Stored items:
____________________

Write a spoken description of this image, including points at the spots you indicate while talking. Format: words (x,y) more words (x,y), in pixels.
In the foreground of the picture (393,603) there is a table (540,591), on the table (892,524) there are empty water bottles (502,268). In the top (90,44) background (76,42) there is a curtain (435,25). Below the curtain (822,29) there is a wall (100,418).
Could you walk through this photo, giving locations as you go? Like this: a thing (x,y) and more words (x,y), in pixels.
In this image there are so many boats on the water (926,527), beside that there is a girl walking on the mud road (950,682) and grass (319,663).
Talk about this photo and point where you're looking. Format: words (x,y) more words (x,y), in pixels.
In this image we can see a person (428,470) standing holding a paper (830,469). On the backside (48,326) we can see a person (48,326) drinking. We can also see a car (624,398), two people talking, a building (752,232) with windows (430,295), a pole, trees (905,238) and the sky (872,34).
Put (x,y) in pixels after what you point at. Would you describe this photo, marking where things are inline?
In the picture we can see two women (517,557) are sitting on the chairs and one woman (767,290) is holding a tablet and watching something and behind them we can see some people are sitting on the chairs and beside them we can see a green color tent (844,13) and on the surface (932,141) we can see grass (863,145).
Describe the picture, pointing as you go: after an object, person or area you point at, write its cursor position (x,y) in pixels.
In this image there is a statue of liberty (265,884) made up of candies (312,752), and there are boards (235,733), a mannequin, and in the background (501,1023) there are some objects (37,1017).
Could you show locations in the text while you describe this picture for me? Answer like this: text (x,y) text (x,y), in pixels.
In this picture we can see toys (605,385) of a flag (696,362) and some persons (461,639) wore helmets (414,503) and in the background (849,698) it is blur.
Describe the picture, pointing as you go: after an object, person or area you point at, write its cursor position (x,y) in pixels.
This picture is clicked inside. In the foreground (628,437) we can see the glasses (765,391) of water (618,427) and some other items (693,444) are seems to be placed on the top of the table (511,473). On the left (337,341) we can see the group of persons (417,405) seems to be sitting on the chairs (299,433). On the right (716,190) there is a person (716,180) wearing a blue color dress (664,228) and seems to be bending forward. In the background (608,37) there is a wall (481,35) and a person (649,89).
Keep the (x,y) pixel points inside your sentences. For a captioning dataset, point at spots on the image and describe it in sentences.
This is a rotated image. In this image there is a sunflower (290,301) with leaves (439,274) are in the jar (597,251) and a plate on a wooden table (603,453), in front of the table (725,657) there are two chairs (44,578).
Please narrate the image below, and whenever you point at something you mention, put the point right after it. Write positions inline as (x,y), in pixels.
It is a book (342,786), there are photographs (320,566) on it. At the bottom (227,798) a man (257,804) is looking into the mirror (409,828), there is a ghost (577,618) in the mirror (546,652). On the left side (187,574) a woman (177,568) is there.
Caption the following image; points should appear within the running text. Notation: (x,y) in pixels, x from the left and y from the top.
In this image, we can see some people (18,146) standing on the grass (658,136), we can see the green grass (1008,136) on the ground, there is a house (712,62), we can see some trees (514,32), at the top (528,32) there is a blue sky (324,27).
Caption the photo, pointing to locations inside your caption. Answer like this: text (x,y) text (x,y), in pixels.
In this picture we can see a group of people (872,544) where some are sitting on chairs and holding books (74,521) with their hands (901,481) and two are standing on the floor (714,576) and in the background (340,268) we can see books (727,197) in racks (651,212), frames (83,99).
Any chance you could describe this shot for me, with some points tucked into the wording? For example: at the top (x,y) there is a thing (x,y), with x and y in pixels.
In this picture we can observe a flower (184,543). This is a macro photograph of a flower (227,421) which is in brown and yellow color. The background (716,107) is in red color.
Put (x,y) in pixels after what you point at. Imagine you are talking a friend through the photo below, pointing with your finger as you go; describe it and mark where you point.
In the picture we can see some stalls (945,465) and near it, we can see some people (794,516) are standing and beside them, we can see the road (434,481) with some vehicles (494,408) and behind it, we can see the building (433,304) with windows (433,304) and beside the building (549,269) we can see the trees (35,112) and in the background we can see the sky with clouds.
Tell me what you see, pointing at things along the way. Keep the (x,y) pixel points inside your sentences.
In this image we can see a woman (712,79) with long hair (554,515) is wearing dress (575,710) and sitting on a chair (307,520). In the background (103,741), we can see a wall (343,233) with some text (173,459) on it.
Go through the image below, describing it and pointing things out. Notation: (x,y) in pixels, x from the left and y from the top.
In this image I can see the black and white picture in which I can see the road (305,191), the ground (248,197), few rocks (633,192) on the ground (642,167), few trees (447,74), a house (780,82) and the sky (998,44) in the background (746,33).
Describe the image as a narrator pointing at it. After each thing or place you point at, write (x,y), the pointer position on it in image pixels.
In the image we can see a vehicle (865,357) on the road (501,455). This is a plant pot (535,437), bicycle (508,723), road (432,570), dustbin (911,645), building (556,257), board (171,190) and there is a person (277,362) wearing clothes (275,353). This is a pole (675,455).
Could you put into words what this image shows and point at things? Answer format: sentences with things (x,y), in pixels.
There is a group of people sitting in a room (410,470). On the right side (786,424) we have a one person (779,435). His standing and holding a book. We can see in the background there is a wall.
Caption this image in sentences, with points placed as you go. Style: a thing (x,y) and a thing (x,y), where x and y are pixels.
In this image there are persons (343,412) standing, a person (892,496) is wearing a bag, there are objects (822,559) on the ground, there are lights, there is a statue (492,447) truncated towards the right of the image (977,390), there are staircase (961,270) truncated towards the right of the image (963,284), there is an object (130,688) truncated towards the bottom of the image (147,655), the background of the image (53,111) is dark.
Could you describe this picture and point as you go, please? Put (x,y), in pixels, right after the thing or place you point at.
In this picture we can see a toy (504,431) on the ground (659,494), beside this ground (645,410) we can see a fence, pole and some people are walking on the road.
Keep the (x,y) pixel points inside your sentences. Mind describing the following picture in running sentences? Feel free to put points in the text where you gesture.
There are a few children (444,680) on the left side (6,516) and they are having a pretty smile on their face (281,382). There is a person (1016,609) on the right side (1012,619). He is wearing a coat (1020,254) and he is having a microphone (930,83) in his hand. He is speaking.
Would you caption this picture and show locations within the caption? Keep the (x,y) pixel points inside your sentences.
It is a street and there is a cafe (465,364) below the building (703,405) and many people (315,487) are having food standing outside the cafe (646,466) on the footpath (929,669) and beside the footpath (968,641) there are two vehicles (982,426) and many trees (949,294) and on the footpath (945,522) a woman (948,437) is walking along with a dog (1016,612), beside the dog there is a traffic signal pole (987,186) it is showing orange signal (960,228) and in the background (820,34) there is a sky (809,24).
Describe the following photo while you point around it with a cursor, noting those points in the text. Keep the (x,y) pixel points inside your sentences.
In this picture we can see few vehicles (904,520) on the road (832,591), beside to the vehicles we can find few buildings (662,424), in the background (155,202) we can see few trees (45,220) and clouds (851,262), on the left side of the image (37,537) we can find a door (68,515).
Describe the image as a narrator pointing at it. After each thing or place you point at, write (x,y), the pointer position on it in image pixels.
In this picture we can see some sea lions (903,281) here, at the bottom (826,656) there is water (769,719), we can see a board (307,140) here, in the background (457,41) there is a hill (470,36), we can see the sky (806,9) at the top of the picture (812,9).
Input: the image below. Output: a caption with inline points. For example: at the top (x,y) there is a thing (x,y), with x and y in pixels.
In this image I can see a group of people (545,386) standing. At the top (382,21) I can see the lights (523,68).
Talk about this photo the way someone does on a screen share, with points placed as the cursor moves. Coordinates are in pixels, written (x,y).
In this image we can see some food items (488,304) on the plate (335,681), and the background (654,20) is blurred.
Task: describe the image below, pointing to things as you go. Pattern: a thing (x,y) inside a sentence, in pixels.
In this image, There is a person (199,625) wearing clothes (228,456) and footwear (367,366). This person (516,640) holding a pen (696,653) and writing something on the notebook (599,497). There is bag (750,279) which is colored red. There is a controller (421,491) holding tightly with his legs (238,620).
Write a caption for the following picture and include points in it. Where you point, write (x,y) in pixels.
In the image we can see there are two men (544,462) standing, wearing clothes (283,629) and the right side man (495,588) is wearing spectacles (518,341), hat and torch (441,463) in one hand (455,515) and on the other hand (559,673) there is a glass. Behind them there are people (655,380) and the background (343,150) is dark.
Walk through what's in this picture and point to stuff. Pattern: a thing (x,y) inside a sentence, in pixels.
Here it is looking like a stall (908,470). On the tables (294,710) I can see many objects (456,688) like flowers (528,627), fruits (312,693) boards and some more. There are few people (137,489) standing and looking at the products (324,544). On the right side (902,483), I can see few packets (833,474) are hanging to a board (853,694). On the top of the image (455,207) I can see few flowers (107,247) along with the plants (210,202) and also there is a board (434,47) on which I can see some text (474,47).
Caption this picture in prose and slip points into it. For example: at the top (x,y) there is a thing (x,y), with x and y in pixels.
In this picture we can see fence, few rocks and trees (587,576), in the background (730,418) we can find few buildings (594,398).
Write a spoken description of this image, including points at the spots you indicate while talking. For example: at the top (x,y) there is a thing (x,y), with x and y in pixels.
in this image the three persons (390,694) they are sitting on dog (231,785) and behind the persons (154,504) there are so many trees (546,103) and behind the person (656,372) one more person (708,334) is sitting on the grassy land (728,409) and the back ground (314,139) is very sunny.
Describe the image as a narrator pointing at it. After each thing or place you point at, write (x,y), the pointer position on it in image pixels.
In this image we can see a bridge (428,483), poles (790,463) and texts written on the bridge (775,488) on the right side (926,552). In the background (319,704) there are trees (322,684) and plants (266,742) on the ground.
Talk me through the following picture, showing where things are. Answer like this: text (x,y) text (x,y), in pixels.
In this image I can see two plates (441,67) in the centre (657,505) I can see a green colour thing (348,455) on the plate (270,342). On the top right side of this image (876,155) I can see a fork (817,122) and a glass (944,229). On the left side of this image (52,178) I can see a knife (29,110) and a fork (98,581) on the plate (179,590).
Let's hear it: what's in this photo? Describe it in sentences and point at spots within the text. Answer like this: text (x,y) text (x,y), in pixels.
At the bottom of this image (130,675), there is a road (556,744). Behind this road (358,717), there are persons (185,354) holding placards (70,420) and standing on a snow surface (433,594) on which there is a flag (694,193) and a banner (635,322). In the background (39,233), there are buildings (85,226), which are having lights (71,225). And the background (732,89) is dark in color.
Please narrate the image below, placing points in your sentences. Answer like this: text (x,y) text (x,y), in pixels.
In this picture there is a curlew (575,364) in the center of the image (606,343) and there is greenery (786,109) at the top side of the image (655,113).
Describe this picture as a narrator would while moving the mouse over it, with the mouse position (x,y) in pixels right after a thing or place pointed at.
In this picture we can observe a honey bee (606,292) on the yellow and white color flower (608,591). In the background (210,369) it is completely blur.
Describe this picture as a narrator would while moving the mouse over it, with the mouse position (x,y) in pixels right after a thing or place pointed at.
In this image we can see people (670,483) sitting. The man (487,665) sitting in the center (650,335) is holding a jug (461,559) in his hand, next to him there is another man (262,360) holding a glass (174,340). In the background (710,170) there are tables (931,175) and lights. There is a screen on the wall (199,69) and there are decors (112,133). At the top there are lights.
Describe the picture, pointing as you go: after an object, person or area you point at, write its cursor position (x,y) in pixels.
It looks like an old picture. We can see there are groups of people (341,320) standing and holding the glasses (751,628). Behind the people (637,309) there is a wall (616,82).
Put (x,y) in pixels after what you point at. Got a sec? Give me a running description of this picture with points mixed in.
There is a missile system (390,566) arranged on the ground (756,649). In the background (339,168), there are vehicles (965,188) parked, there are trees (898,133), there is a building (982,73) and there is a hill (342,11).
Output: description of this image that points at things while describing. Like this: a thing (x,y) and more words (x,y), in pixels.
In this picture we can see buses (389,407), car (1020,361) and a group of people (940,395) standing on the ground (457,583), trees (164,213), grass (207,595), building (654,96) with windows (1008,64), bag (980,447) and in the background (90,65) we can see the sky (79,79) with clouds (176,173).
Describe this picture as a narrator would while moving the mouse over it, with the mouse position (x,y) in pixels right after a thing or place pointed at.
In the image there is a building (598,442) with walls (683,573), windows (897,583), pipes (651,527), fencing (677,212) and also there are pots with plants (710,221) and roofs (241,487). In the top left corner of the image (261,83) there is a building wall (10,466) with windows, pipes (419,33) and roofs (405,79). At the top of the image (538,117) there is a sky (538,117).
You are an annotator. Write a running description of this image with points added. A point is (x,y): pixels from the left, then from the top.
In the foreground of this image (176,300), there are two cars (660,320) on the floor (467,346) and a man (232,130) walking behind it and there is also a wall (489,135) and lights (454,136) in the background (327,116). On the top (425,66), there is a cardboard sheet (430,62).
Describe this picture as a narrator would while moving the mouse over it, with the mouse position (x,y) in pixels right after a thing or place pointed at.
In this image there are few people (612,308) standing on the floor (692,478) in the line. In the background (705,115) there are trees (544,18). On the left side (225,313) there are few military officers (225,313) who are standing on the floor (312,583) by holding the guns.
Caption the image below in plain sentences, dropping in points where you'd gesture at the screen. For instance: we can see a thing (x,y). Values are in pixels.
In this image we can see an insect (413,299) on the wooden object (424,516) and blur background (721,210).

____________________

There is a line with "Caption this picture in" and a line with "In this picture we can see fence, few" above. Copy exactly those two lines and all lines between them, with nothing else.

Result below:
Caption this picture in prose and slip points into it. For example: at the top (x,y) there is a thing (x,y), with x and y in pixels.
In this picture we can see fence, few rocks and trees (587,576), in the background (730,418) we can find few buildings (594,398).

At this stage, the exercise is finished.